Годлиман огляделся – поблизости никого не было. Ему было как-то неудобно намекнуть профессионалу Терри, что за подобные беседы можно поплатиться жизнью.

А Терри продолжал:

– Моя задача убедиться как раз в том, что противник не располагает о нас важной информацией.

Подали пирог с курицей. Говядины в меню не было. Годлиман по-прежнему молчал, а Терри все говорил и говорил.

– Канарис, знаешь ли, чудной малый. Адмирал Вильгельм Канарис, шеф Абвера. Я встречал его до войны. Хорошо относится к Британии и, думаю, не в большом восторге от Гитлера. Так или иначе, мы знаем, что ему приказано начать крупную разведывательную операцию против нас с целью подготовки вторжения, но он пока не спешит. Мы арестовали их лучшего агента в Британии буквально на следующий день после начала войны. Он сейчас в Вандсуортской тюрьме. Никчемные людишки, эти шпионы Канариса. Пожилые леди в пансионах, фашисты-фанатики, мелкие уголовники… Словом, «шестерки».

Годлиман перебил его:

– Дружище, хватит об этом. Достаточно!

Его уже слегка трясло, он сердился и толком ничего не мог понять.

– Это все твои секреты, я их не хочу знать.

Но Терри был невозмутим.

– Тебе заказать еще чего-нибудь? Себе я возьму шоколадное мороженое.

– Нет, мне уже хватит. Отправлюсь-ка я к своим рукописям, с твоего разрешения.

Терри холодно взглянул на него.

– Мир подождет с твоими Плантагенетами, Перси. Пойми, идет война, и я хочу, чтобы ты немножко поработал на меня.
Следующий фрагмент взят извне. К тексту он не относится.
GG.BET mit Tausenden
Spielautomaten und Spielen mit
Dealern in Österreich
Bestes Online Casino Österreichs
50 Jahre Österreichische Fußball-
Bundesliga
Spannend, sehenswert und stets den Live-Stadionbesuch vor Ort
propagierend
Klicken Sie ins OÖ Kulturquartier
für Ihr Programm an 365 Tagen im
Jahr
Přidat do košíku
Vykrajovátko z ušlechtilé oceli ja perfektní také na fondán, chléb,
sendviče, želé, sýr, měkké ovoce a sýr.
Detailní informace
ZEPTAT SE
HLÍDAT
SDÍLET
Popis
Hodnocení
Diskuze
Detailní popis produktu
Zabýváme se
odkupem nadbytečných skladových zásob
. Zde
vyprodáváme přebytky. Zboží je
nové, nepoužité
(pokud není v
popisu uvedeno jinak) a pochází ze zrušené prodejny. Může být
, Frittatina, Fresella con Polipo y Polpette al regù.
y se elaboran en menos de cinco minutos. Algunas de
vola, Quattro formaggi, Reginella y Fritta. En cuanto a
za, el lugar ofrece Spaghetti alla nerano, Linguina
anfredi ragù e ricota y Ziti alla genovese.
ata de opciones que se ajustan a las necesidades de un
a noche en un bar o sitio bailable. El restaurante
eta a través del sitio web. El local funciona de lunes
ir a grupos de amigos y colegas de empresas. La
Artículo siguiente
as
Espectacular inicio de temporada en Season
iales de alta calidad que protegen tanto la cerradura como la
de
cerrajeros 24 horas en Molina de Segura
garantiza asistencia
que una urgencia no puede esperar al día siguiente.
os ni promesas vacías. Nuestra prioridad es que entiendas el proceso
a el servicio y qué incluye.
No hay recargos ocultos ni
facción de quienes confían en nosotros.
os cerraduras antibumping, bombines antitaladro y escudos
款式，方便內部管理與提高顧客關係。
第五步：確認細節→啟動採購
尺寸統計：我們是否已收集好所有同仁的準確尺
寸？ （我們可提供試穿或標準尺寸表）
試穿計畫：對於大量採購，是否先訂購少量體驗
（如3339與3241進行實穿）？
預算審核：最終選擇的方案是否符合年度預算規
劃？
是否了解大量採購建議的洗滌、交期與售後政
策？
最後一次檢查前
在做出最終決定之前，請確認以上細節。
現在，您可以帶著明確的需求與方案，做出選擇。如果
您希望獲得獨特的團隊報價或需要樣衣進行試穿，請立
Годлиман долго и пристально смотрел на него.

– Что же я буду у вас делать?

Вот тут лицом Терри сразу превратился в хищника.
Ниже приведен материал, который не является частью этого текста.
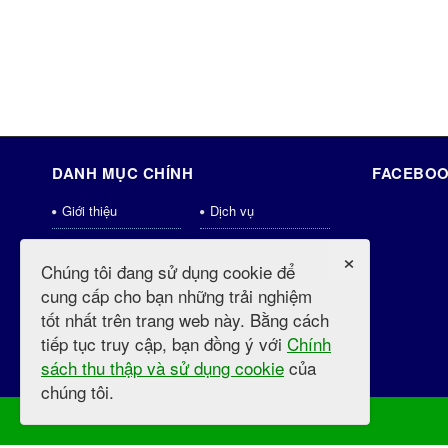
DANH MỤC CHÍNH
FACEBOO
Giới thiệu
Dịch vụ
Tin Tức
Thành viên
×
Chúng tôi đang sử dụng cookie để
Liên hệ
Thống kê
cung cấp cho bạn những trải nghiệm
Download
Shops
tốt nhất trên trang web này. Bằng cách
tiếp tục truy cập, bạn đồng ý với
Chính
weblinks
Tin tức mới
sách thu thập và sử dụng cookie
của
Videos
chúng tôi.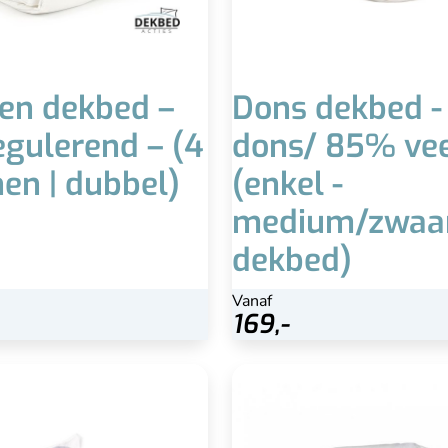
en dekbed –
Dons dekbed -
egulerend – (4
dons/ 85% vee
en | dubbel)
(enkel -
medium/zwaa
dekbed)
Vanaf
Vanaf
99,-
169,-
Bekijk
enen donzen dekbed (zwaar)
4-seizoenen eende
Zwaar dekbed
Downafresh keurmerk
He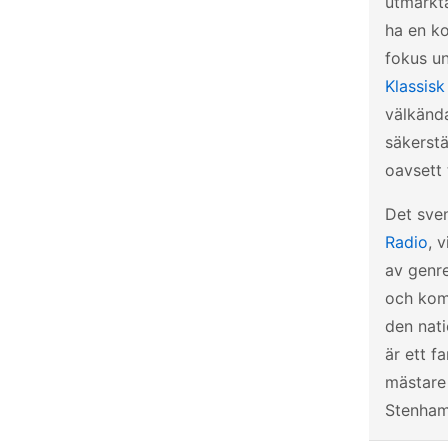
utmärkta
ha en ko
fokus un
Klassisk
välkända
säkerstä
oavsett 
Det sve
Radio
, 
av genre
och komp
den nati
är ett f
mästare
Stenham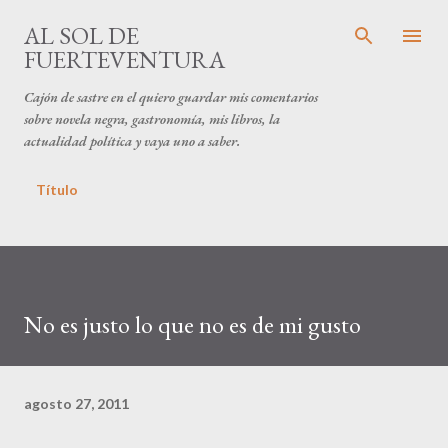
Ir al contenido principal
AL SOL DE
FUERTEVENTURA
Cajón de sastre en el quiero guardar mis comentarios
sobre novela negra, gastronomía, mis libros, la
actualidad política y vaya uno a saber.
Título
No es justo lo que no es de mi gusto
agosto 27, 2011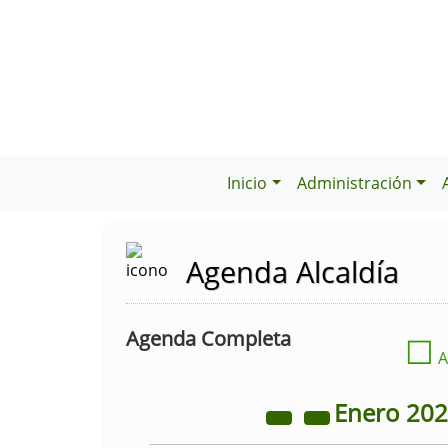
Inicio
Administración
Agenda Alcaldía
Agenda Completa
☐
A
Enero
20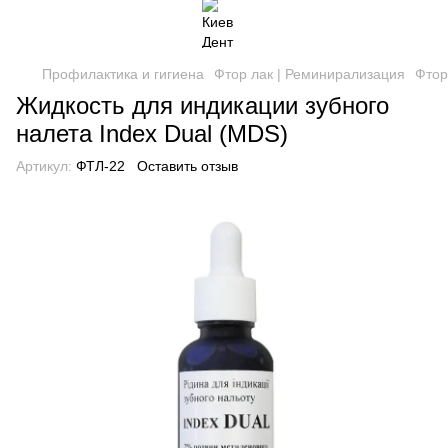
Профилактика и гигиена
Фтор лак | Реминирализация
Фтор
Жидкость для индикации зубного
налета Index Dual (MDS)
Артикул:
ФТЛ-22
Оставить отзыв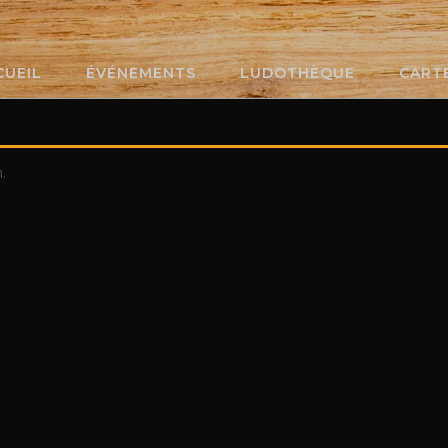
CUEIL
ÉVÉNEMENTS
LUDOTHÈQUE
CART
.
– Ты будешь ловить шпионов.

По пути обратно в колледж настроение у Годлимана, несмотря на хорошую погоду, было унылым. Несомненно, он примет предложение полковника Терри. Его страна вела войну, и, если он был уже стар и не мог сражаться сам – черт побери, его долг помогать. Угнетала лишь мысль, что придется оставить любимую работу, возможно, на годы. Историю он действительно любил и с головой погрузился в изучение Англии средних веков с тех пор, как десять лет назад умерла жена. Ему нравилось разгадывать тайны, копаться и находить внешне неприметные факты, устранять неувязки, отделять зерна от плевел. Его новая книга будет лучшей из того, что написано на эту тему за последние сто лет, и еще лет сто ей не будет равных. Так долго он мечтал об этом, книга была главной целью его жизни… Сама мысль, что теперь придется все бросить, не укладывалась в мозгу. Это все равно, что вдруг узнать, что ты сирота, и те, кого привык называть отцом и матерью, – чужие люди.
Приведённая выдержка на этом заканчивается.